The other secrets are still set manually after first apply (placeholder values are written by terraform with lifecycle { ignore_changes = [value] }). See Secrets management.

Database notes¶

atrax-api uses Prisma 7 with @prisma/adapter-pg. Two non-obvious requirements when setting database_url:

Connection-string flags. Append ?uselibpqcompat=true&sslmode=require. Without uselibpqcompat=true, queries fail with DriverAdapterError: DatabaseAccessDenied (Prisma error P1010) even when authentication and permissions are fine — the adapter handles connection initialization differently from libpq, and RDS expects libpq behavior. sslmode=require enables TLS, which RDS supports natively.
URL-encode the password. The random_password.postgres resource generates passwords with ?, #, &, +, [, ], etc. — all reserved in URL syntax. Strict URL parsers (Prisma's Rust-based one) reject them; lenient ones (pg, used by core-api / vault-api) tolerate them. Use encodeURIComponent on the raw password before substituting into the URL.

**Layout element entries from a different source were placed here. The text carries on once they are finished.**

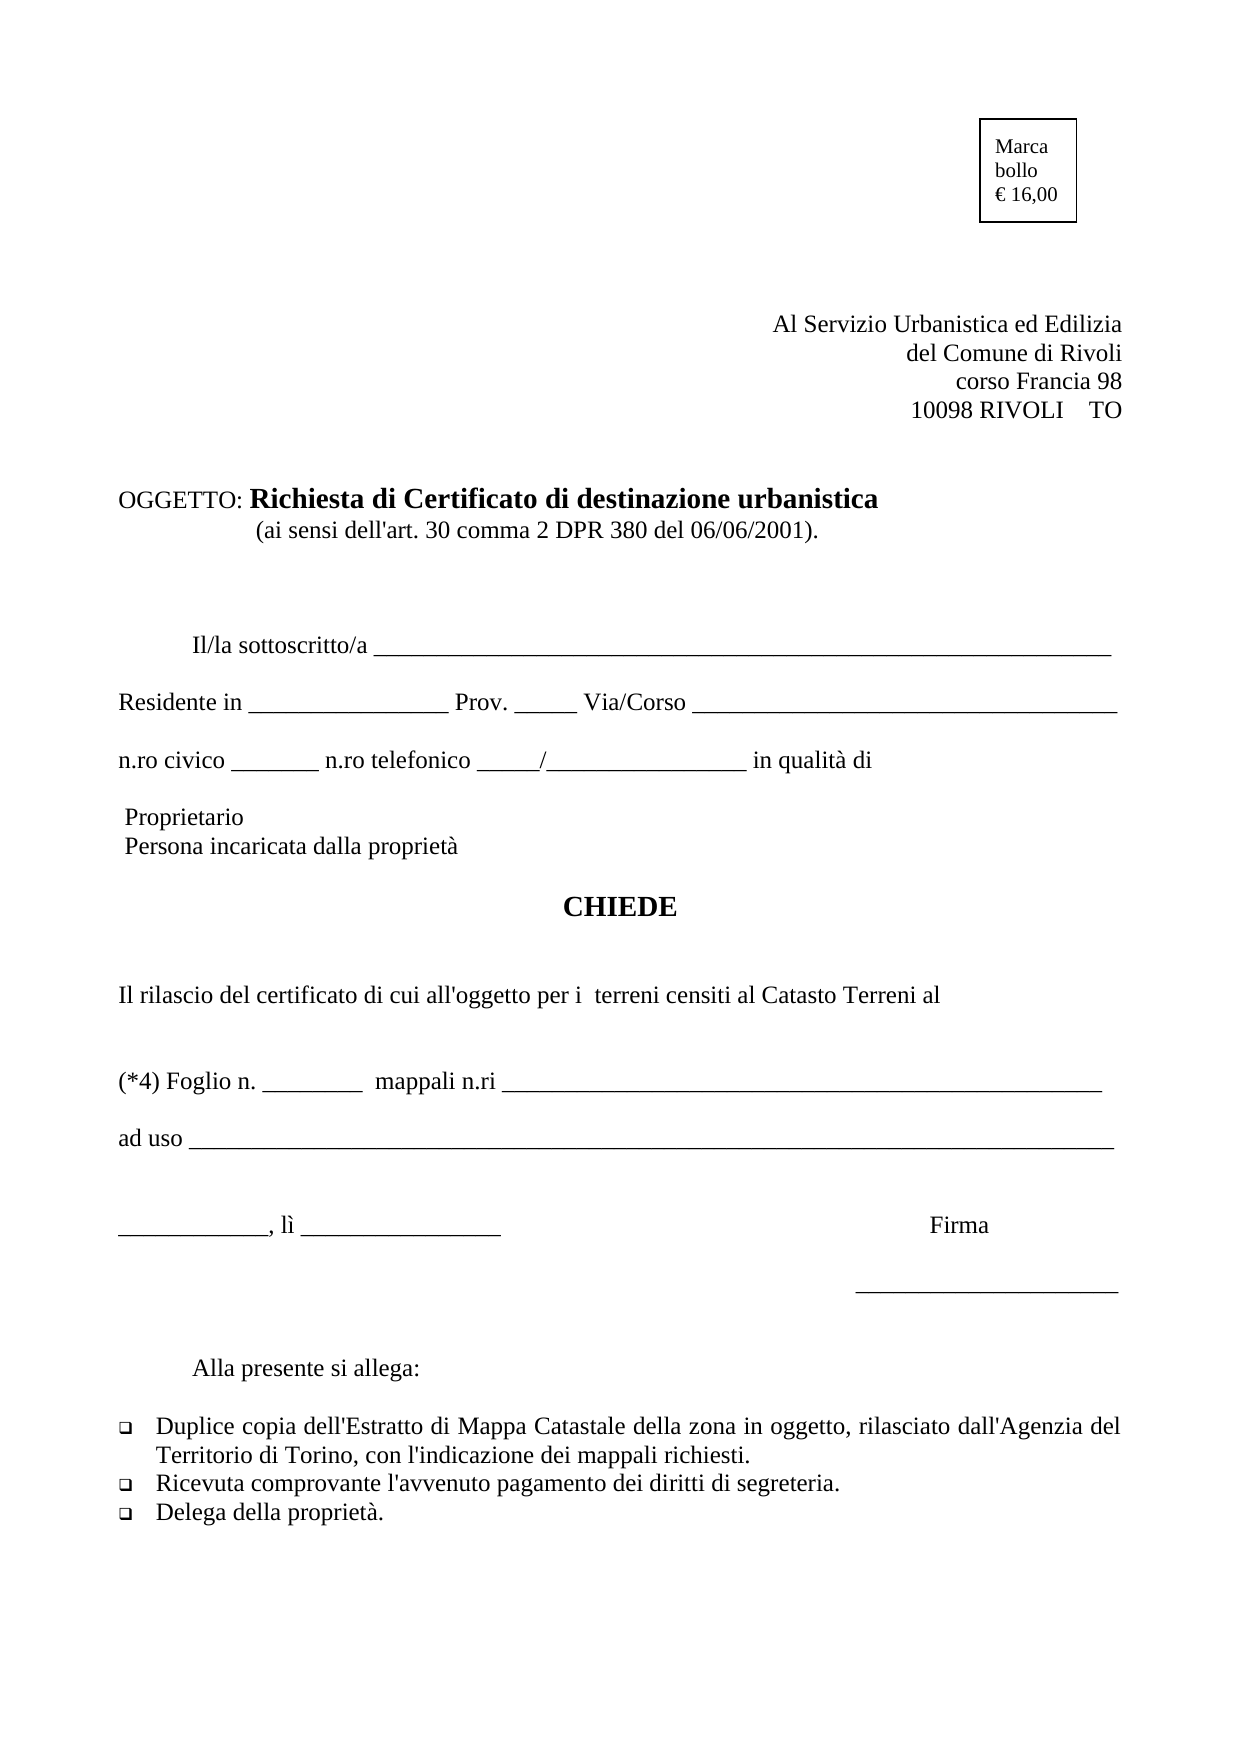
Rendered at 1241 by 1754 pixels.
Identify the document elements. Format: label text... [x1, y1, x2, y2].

list Delega della proprietà. [118, 1497, 1122, 1526]
text ⁯ Proprietario [118, 802, 1122, 831]
text Il/la sottoscritto/a ___________________________________________________________ [118, 630, 1122, 659]
text Al Servizio Urbanistica ed Edilizia [118, 309, 1122, 338]
text del Comune di Rivoli [118, 338, 1122, 366]
list Duplice copia dell'Estratto di Mappa Catastale della zona in oggetto, rilasciato dall'Agenzia del Territorio di Torino, con l'indicazione dei mappali richiesti. [118, 1411, 1122, 1468]
text ____________, lì ________________ Firma [118, 1210, 1122, 1238]
text (*4) Foglio n. ________ mappali n.ri ________________________________________________ [118, 1066, 1122, 1095]
list Ricevuta comprovante l'avvenuto pagamento dei diritti di segreteria. [118, 1468, 1122, 1497]
text _____________________ [118, 1267, 1122, 1296]
text ⁯ Persona incaricata dalla proprietà [118, 831, 1122, 860]
text corso Francia 98 [118, 366, 1122, 395]
text Residente in ________________ Prov. _____ Via/Corso __________________________________ [118, 687, 1122, 716]
text 10098 RIVOLI TO [118, 395, 1122, 424]
text OGGETTO: Richiesta di Certificato di destinazione urbanistica [118, 481, 1122, 515]
text CHIEDE [118, 889, 1122, 922]
text Il rilascio del certificato di cui all'oggetto per i terreni censiti al Catasto Terreni al [118, 980, 1122, 1008]
text (ai sensi dell'art. 30 comma 2 DPR 380 del 06/06/2001). [118, 515, 1122, 544]
text Marca bollo € 16,00 [995, 134, 1061, 206]
text Alla presente si allega: [118, 1353, 1122, 1382]
text ad uso __________________________________________________________________________ [118, 1123, 1122, 1152]
text n.ro civico _______ n.ro telefonico _____/________________ in qualità di [118, 745, 1122, 774]
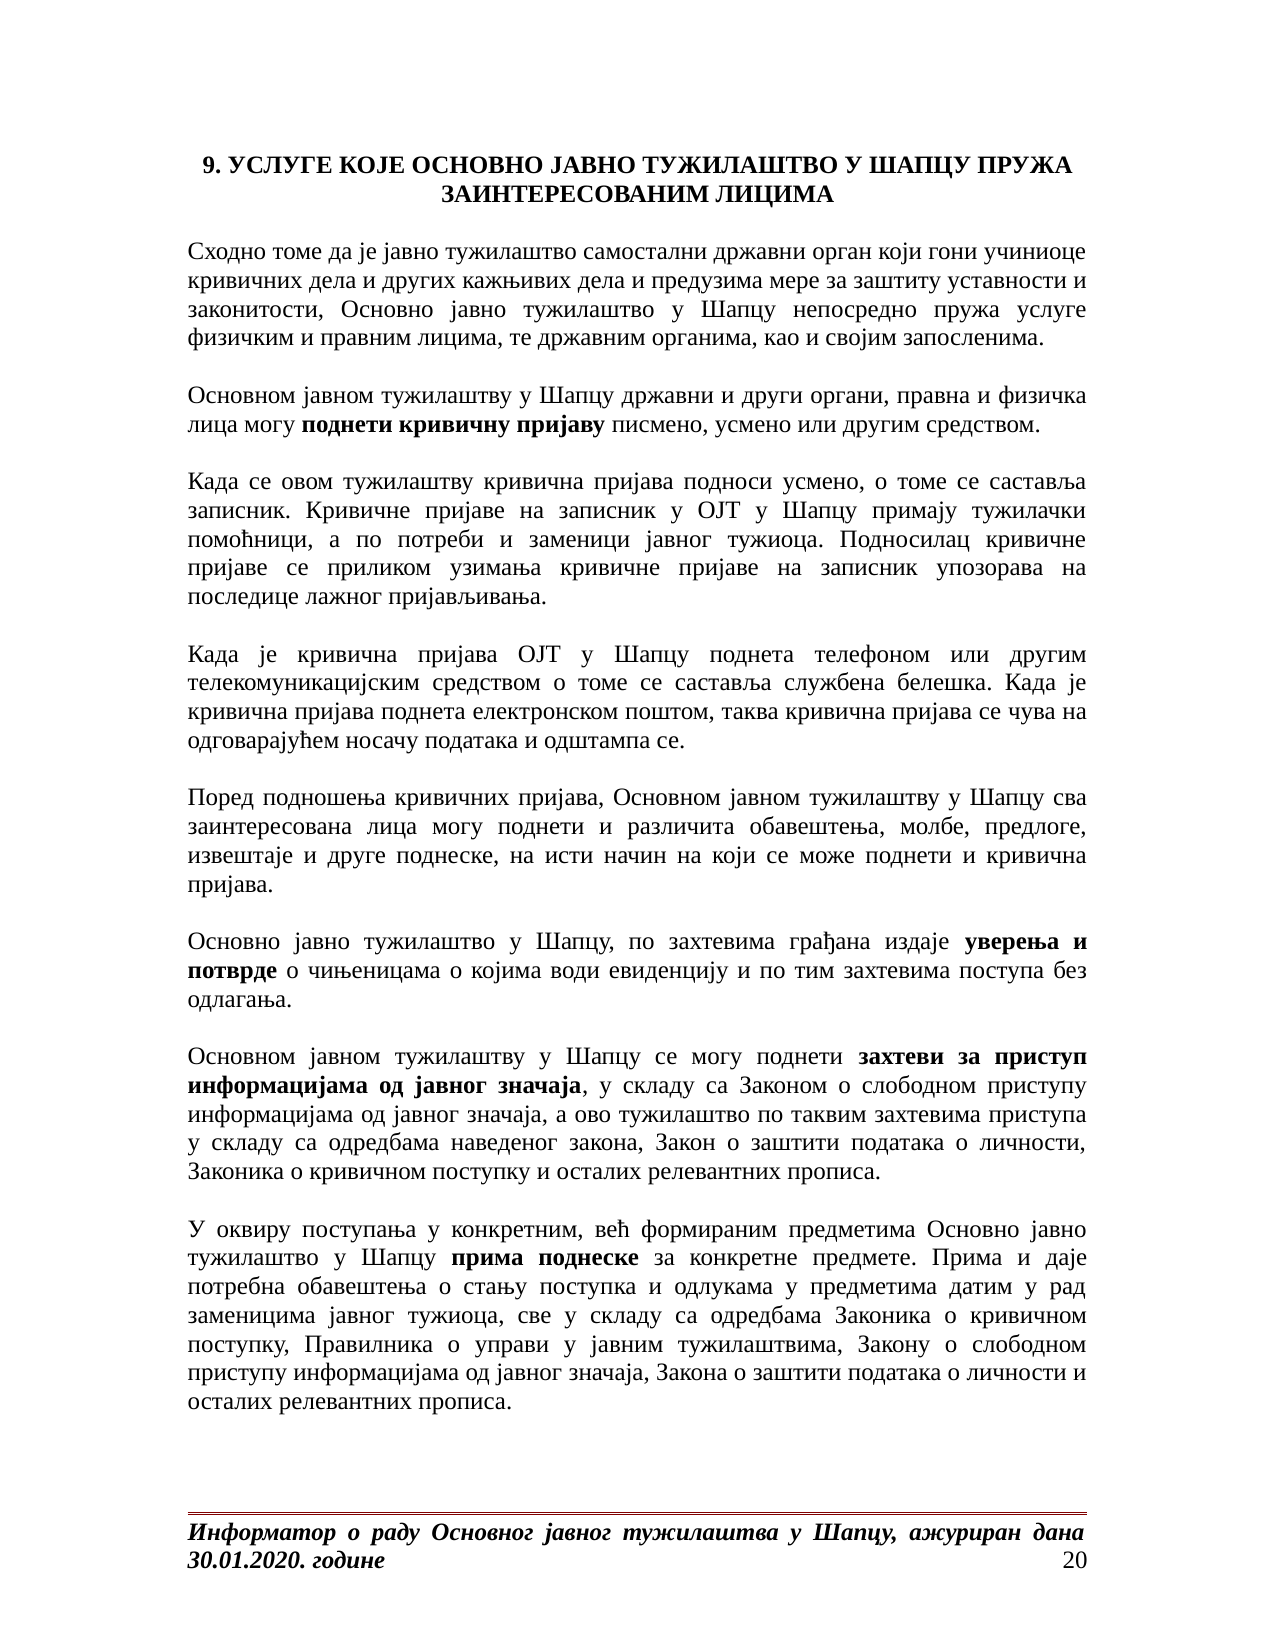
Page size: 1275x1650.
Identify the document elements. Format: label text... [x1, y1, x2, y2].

text 9. УСЛУГЕ КОЈЕ ОСНОВНО ЈАВНО ТУЖИЛАШТВО У ШАПЦУ ПРУЖА ЗАИНТЕРЕСОВАНИМ ЛИЦИМА [187, 150, 1087, 207]
text Поред подношења кривичних пријава, Основном јавном тужилаштву у Шапцу сва заинтересована лица могу поднети и различита обавештења, молбе, предлоге, извештаје и друге поднеске, на исти начин на који се може поднети и кривична пријава. [187, 782, 1087, 897]
text Када се овом тужилаштву кривична пријава подноси усмено, о томе се саставља записник. Кривичне пријаве на записник у ОЈТ у Шапцу примају тужилачки помоћници, а по потреби и заменици јавног тужиоца. Подносилац кривичне пријаве се приликом узимања кривичне пријаве на записник упозорава на последице лажног пријављивања. [187, 466, 1087, 610]
text Сходно томе да је јавно тужилаштво самостални државни орган који гони учиниоце кривичних дела и других кажњивих дела и предузима мере за заштиту уставности и законитости, Основно јавно тужилаштво у Шапцу непосредно пружа услуге физичким и правним лицима, те државним органима, као и својим запосленима. [187, 236, 1087, 351]
text Основно јавно тужилаштво у Шапцу, по захтевима грађана издаје уверења и потврде о чињеницама о којима води евиденцију и по тим захтевима поступа без одлагања. [187, 926, 1087, 1012]
text Основном јавном тужилаштву у Шапцу државни и други органи, правна и физичка лица могу поднети кривичну пријаву писмено, усмено или другим средством. [187, 380, 1087, 437]
text Када је кривична пријава ОЈТ у Шапцу поднета телефоном или другим телекомуникацијским средством о томе се саставља службена белешка. Када је кривична пријава поднета електронском поштом, таква кривична пријава се чува на одговарајућем носачу података и одштампа се. [187, 639, 1087, 754]
text Основном јавном тужилаштву у Шапцу се могу поднети захтеви за приступ информацијама од јавног значаја, у складу са Законом о слободном приступу информацијама од јавног значаја, а ово тужилаштво по таквим захтевима приступа у складу са одредбама наведеног закона, Закон о заштити података о личности, Законика о кривичном поступку и осталих релевантних прописа. [187, 1041, 1087, 1185]
text У оквиру поступања у конкретним, већ формираним предметима Основно јавно тужилаштво у Шапцу прима поднеске за конкретне предмете. Прима и даје потребна обавештења о стању поступка и одлукама у предметима датим у рад заменицима јавног тужиоца, све у складу са одредбама Законика о кривичном поступку, Правилника о управи у јавним тужилаштвима, Закону о слободном приступу информацијама од јавног значаја, Закона о заштити података о личности и осталих релевантних прописа. [187, 1214, 1087, 1415]
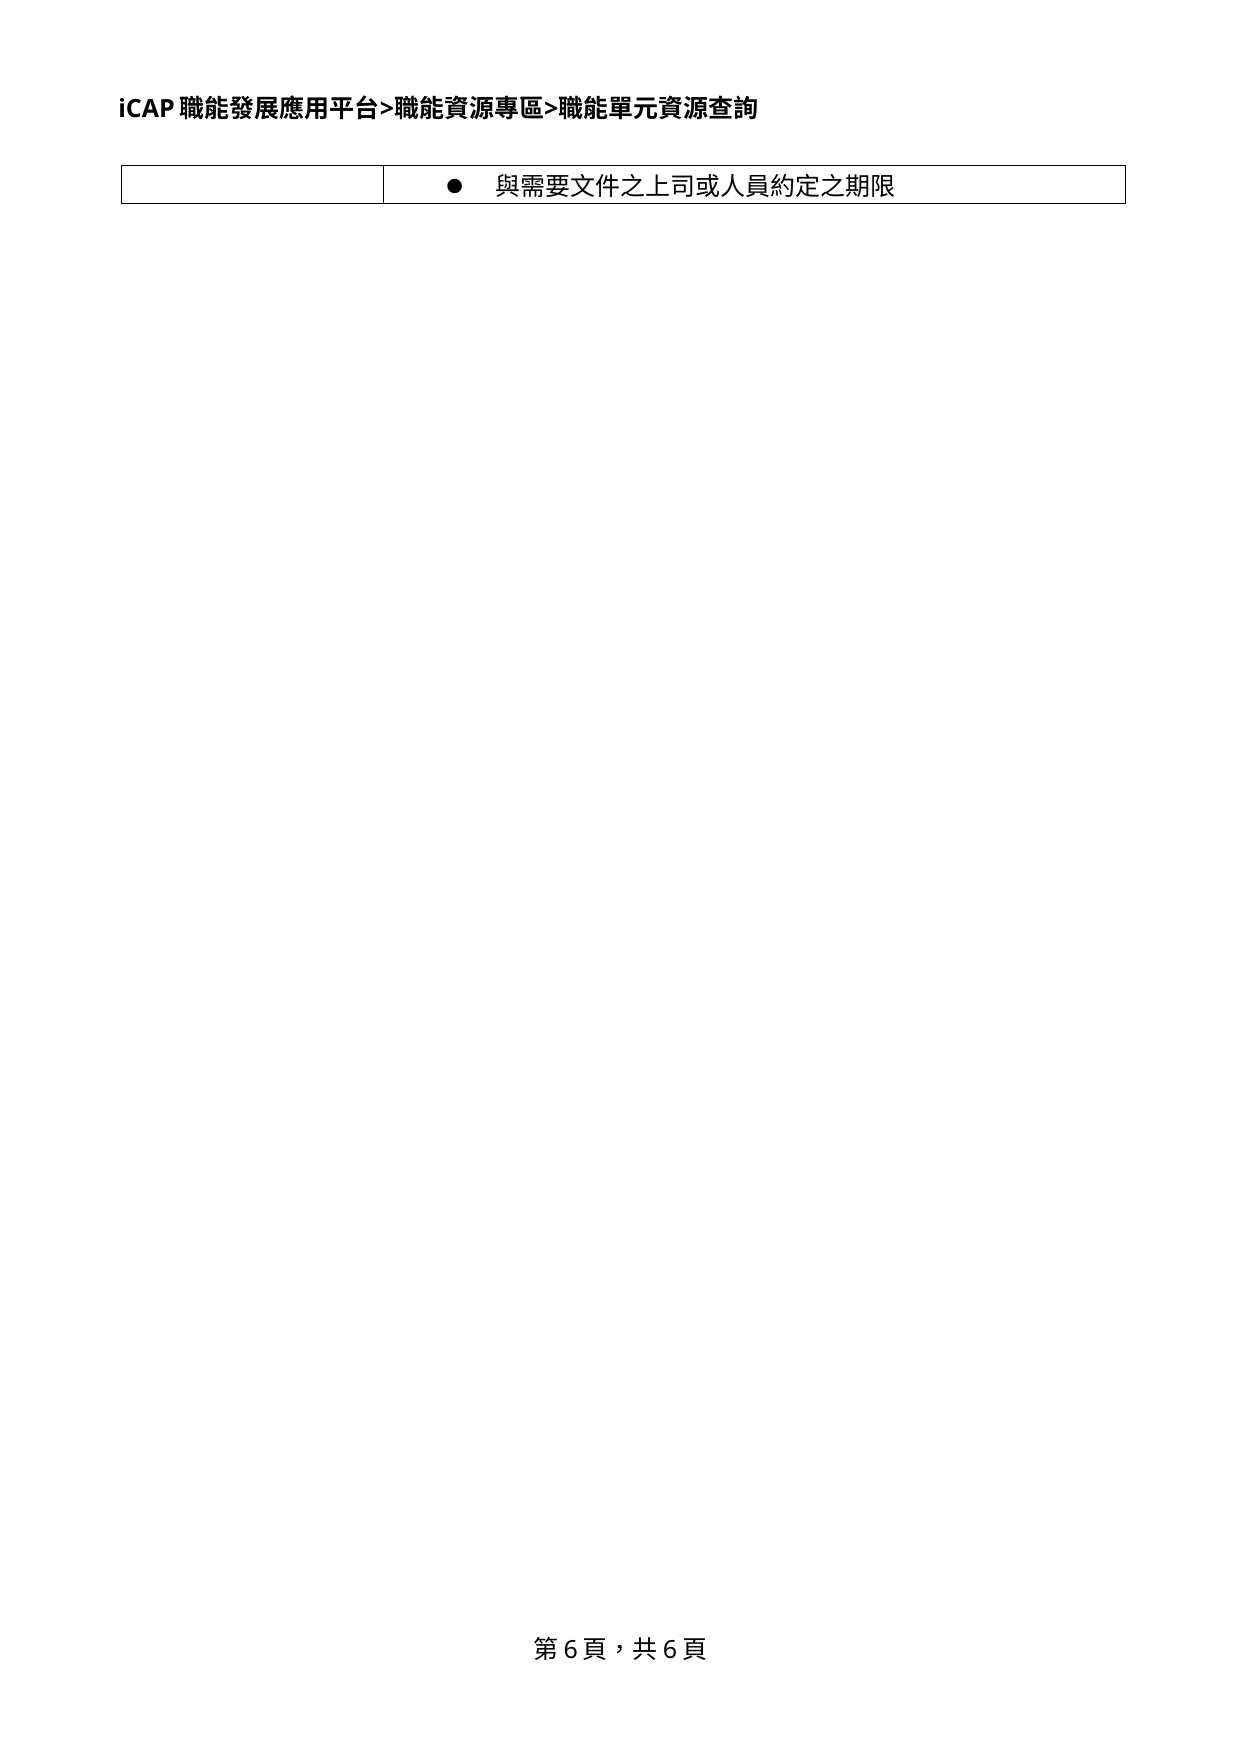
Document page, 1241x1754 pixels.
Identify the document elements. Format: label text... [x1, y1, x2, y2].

Each environment has a dedicated postgres user (atraxstage / atraxprod) that owns the database and the public schema — set with ALTER DATABASE atrax OWNER TO … plus REASSIGN OWNED BY cookmin TO … after importing any schema dump as the master user. Owning everything avoids per-table grant maintenance.

Deployment¶

Image pushes to ECR + aws ecs update-service --force-new-deployment:

# atrax-api (eu-central-1)
aws ecs update-service --cluster {env}-euc1-core-ecs-cluster \
  --service atrax-api --force-new-deployment --region eu-central-1

# atrax-node (eu-west-1)
aws ecs update-service --cluster {env}-euw1-atrax-ecs-cluster \
  --service atrax-node --force-new-deployment --region eu-west-1

Force-new-deployment is also the way to make a running task pick up updated SSM values, since the ECS agent only reads secrets at task launch.

Dependencies¶

PostgreSQL RDS (eu-central-1) — scan jobs, results, node registrations
S3 — crawl reports (express, extended) and screenshots
Core API / Dashboard — triggers scans via REST and reads results
No cross-region peering between the eu-central-1 and eu-west-1 VPCs — atrax-node reaches atrax-api only via the public ALB (atrax-api.{env}.cookiehub.net)

Scaling¶

The atrax-node cluster is sized horizontally (number of EIPs available to import) × vertically (instance type + tasks-per-host). To add a second host:

Allocate a new EIP in the prod account, eu-west-1.
Bump node_count = 2 in environments/prod/eu-west-1/atrax.tf.
terraform import 'module.atrax_ecs.aws_eip.node["b"]' eipalloc-… before running plan.
terraform apply.

To add another worker on an existing host: bump desired_count on the atrax-node service.